- PROBLEM REQUIREMENTS
Reproduce the data below, changing "absolute pixels" to "whole pixels" wherever it occurs and leaving everything else as it is. Omit the pictures.

- GIVEN RECORDS
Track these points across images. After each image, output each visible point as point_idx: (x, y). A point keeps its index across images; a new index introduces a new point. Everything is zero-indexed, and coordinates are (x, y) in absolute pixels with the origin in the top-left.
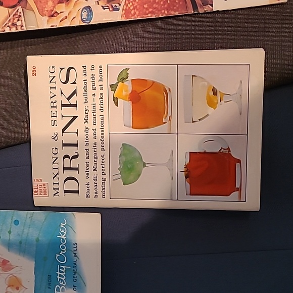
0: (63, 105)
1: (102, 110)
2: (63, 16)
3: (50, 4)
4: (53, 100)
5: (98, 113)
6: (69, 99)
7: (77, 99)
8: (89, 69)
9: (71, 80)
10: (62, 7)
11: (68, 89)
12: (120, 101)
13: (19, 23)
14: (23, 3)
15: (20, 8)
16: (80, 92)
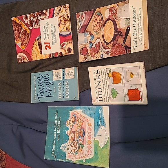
0: (97, 79)
1: (106, 80)
2: (96, 57)
3: (94, 54)
4: (95, 78)
5: (105, 80)
6: (98, 77)
7: (100, 77)
8: (102, 70)
9: (98, 73)
10: (96, 55)
11: (98, 75)
12: (110, 77)
13: (87, 59)
14: (87, 54)
15: (87, 55)
16: (101, 75)
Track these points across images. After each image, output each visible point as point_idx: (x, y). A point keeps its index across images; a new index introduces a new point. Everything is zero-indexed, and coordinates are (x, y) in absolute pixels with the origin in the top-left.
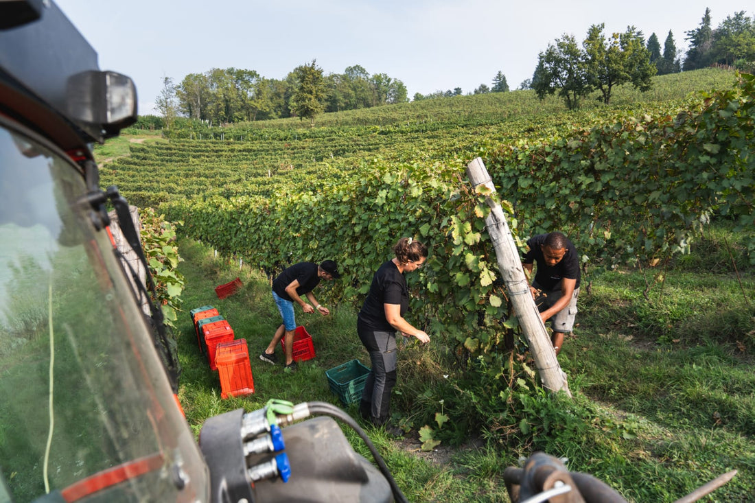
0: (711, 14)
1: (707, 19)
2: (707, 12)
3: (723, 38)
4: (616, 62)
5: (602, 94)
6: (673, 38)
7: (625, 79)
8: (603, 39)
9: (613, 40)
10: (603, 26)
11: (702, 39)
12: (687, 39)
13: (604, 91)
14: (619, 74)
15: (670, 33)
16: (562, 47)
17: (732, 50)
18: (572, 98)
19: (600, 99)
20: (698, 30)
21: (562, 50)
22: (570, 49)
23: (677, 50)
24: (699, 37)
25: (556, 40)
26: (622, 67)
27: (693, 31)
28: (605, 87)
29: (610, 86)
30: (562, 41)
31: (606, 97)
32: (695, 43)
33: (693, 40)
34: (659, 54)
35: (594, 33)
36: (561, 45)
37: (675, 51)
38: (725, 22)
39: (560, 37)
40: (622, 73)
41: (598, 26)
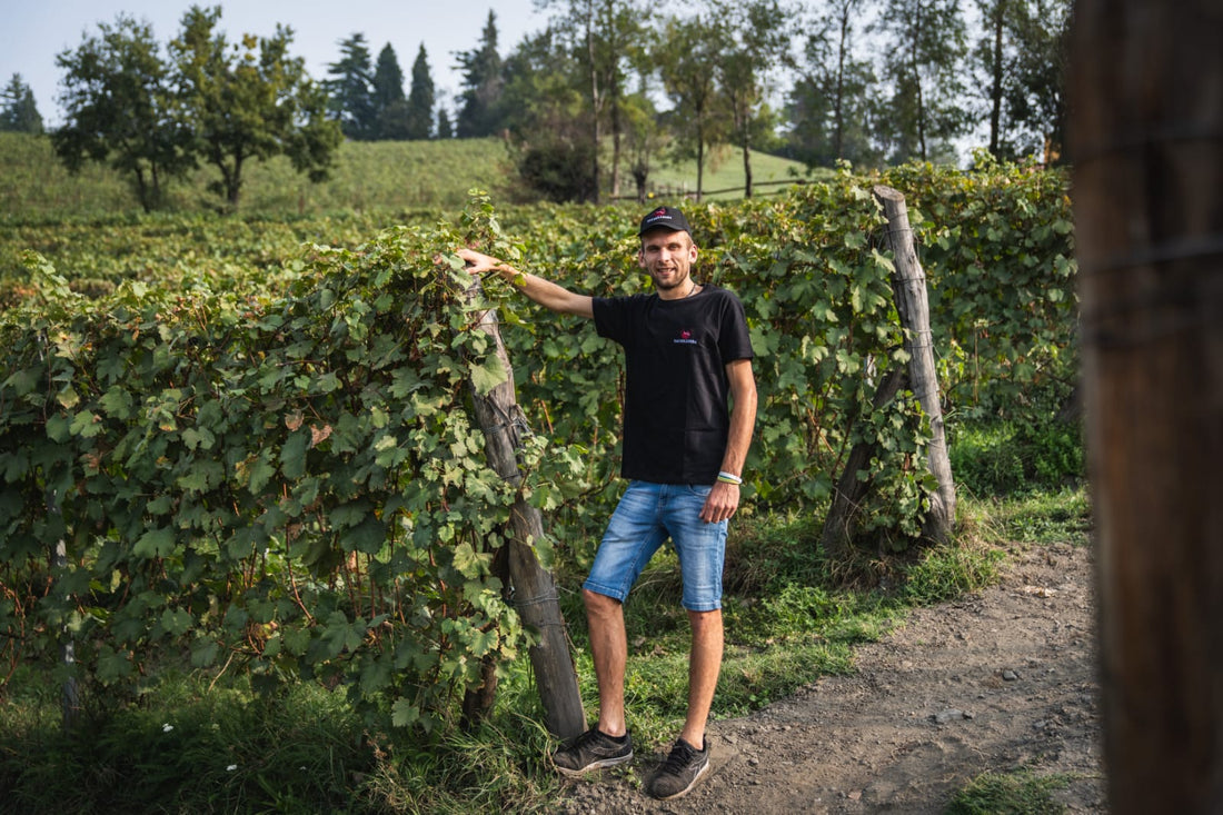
0: (498, 24)
1: (491, 33)
2: (492, 18)
3: (518, 79)
4: (246, 105)
5: (219, 177)
6: (429, 61)
7: (270, 148)
8: (221, 43)
9: (243, 51)
10: (218, 12)
11: (484, 74)
12: (454, 68)
13: (225, 171)
14: (252, 134)
15: (422, 49)
16: (116, 47)
17: (534, 108)
18: (148, 175)
19: (215, 187)
20: (477, 52)
21: (117, 54)
22: (137, 56)
23: (437, 89)
24: (480, 65)
25: (101, 26)
26: (260, 121)
27: (466, 54)
28: (230, 160)
29: (240, 159)
30: (115, 30)
31: (230, 186)
32: (472, 79)
33: (468, 72)
34: (399, 92)
35: (198, 27)
36: (114, 41)
37: (432, 90)
38: (522, 47)
39: (112, 22)
40: (258, 134)
41: (207, 10)
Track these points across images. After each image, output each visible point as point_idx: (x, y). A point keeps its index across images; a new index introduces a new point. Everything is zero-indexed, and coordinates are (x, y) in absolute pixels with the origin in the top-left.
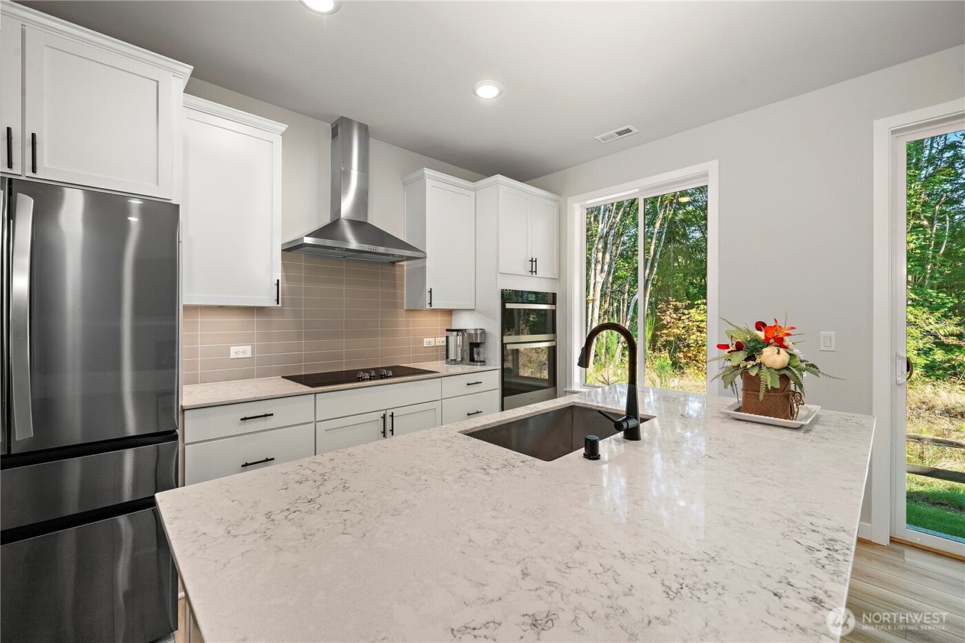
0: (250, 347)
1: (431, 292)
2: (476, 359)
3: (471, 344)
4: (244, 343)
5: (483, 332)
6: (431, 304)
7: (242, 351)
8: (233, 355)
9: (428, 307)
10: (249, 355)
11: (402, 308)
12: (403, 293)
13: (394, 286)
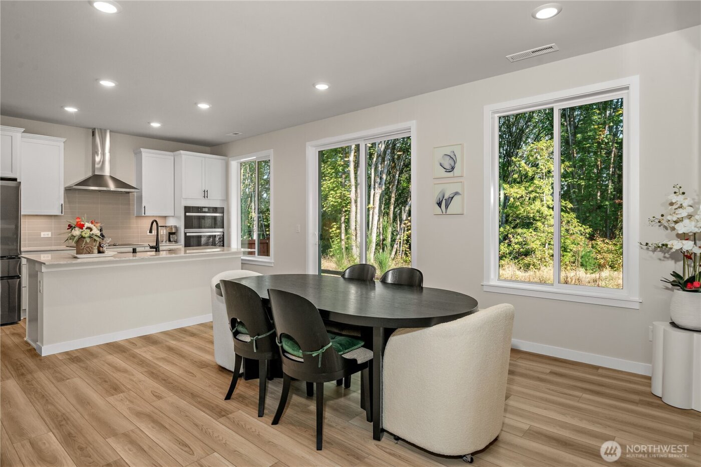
0: (50, 233)
1: (145, 207)
2: (171, 240)
3: (169, 233)
4: (48, 231)
5: (176, 227)
6: (145, 213)
7: (46, 234)
8: (42, 236)
9: (143, 215)
10: (50, 236)
11: (134, 215)
12: (134, 208)
13: (129, 204)
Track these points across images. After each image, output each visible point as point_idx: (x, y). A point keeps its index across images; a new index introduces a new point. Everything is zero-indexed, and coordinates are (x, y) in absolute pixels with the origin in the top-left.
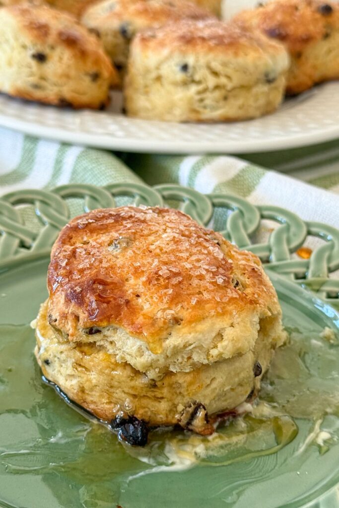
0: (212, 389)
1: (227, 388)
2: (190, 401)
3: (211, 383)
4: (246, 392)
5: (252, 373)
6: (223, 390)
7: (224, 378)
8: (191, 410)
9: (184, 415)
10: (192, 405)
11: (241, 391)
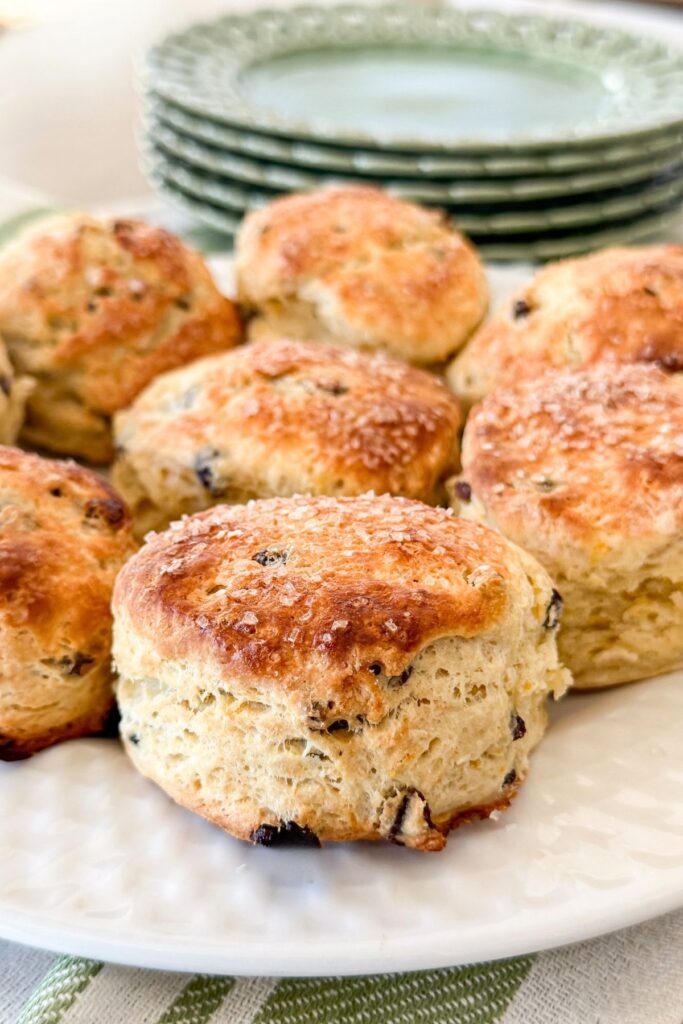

- TASK SOLUTION
Track these points across images. After each image, output each visible point as point_idx: (x, y). A point keeps its index across images; a new index introduces a new point. Everything is zero-indexed, and coordinates are (x, y) in whole pixels with the origin in the top-left.
0: (63, 105)
1: (102, 110)
2: (63, 16)
3: (50, 4)
4: (53, 100)
5: (98, 113)
6: (69, 99)
7: (77, 99)
8: (89, 69)
9: (71, 80)
10: (62, 7)
11: (68, 89)
12: (120, 101)
13: (19, 23)
14: (23, 3)
15: (20, 8)
16: (80, 92)
0: (97, 79)
1: (106, 80)
2: (96, 57)
3: (94, 54)
4: (95, 78)
5: (105, 80)
6: (98, 77)
7: (100, 77)
8: (102, 70)
9: (98, 73)
10: (96, 55)
11: (98, 75)
12: (110, 77)
13: (87, 59)
14: (87, 54)
15: (87, 55)
16: (101, 75)
Track these points across images. After each image, output each visible point as point_idx: (x, y). A point keeps its index across images; a new index introduces a new point. Everything is zero-indexed, and coordinates are (x, y) in whole pixels with the origin in the top-left.
0: (711, 14)
1: (707, 19)
2: (707, 12)
3: (723, 38)
4: (616, 62)
5: (602, 94)
6: (673, 38)
7: (625, 79)
8: (603, 39)
9: (613, 40)
10: (603, 26)
11: (702, 39)
12: (687, 39)
13: (604, 91)
14: (619, 74)
15: (670, 33)
16: (562, 47)
17: (732, 50)
18: (572, 98)
19: (600, 99)
20: (698, 30)
21: (562, 50)
22: (570, 49)
23: (677, 50)
24: (699, 37)
25: (556, 40)
26: (622, 67)
27: (693, 31)
28: (605, 87)
29: (610, 86)
30: (562, 41)
31: (606, 97)
32: (695, 43)
33: (693, 40)
34: (659, 54)
35: (594, 33)
36: (561, 45)
37: (675, 51)
38: (725, 22)
39: (560, 37)
40: (622, 73)
41: (598, 26)
0: (498, 24)
1: (491, 33)
2: (492, 18)
3: (518, 79)
4: (246, 105)
5: (219, 177)
6: (429, 61)
7: (270, 148)
8: (221, 43)
9: (243, 51)
10: (218, 12)
11: (484, 74)
12: (454, 68)
13: (225, 171)
14: (252, 134)
15: (422, 49)
16: (116, 47)
17: (534, 108)
18: (148, 175)
19: (215, 187)
20: (477, 52)
21: (117, 54)
22: (137, 56)
23: (437, 89)
24: (480, 65)
25: (101, 26)
26: (260, 121)
27: (466, 54)
28: (230, 160)
29: (240, 159)
30: (115, 30)
31: (230, 186)
32: (472, 79)
33: (468, 72)
34: (399, 92)
35: (198, 27)
36: (114, 41)
37: (432, 90)
38: (522, 47)
39: (112, 22)
40: (258, 134)
41: (207, 10)
Track these points across images. After each image, output each visible point as point_idx: (x, y). A point keeps its index across images; a new index introduces a new point. Everything is zero-indexed, and coordinates are (x, y) in whole pixels with the origin in the top-left.
0: (250, 347)
1: (431, 292)
2: (476, 359)
3: (471, 344)
4: (244, 343)
5: (483, 332)
6: (431, 304)
7: (242, 351)
8: (233, 355)
9: (428, 307)
10: (249, 355)
11: (402, 308)
12: (403, 293)
13: (394, 286)
0: (50, 233)
1: (145, 207)
2: (171, 240)
3: (169, 233)
4: (48, 231)
5: (176, 227)
6: (145, 213)
7: (46, 234)
8: (42, 236)
9: (143, 215)
10: (50, 236)
11: (134, 215)
12: (134, 208)
13: (129, 204)
Track these points across images. After each image, output each visible point as point_idx: (x, y). A point keeps its index across images; a new index introduces a new point. Everything is zero-indexed, and coordinates are (x, y) in whole pixels with the origin in the top-left.
0: (212, 389)
1: (227, 388)
2: (190, 401)
3: (211, 383)
4: (246, 392)
5: (252, 373)
6: (223, 390)
7: (224, 378)
8: (191, 410)
9: (184, 415)
10: (192, 405)
11: (241, 391)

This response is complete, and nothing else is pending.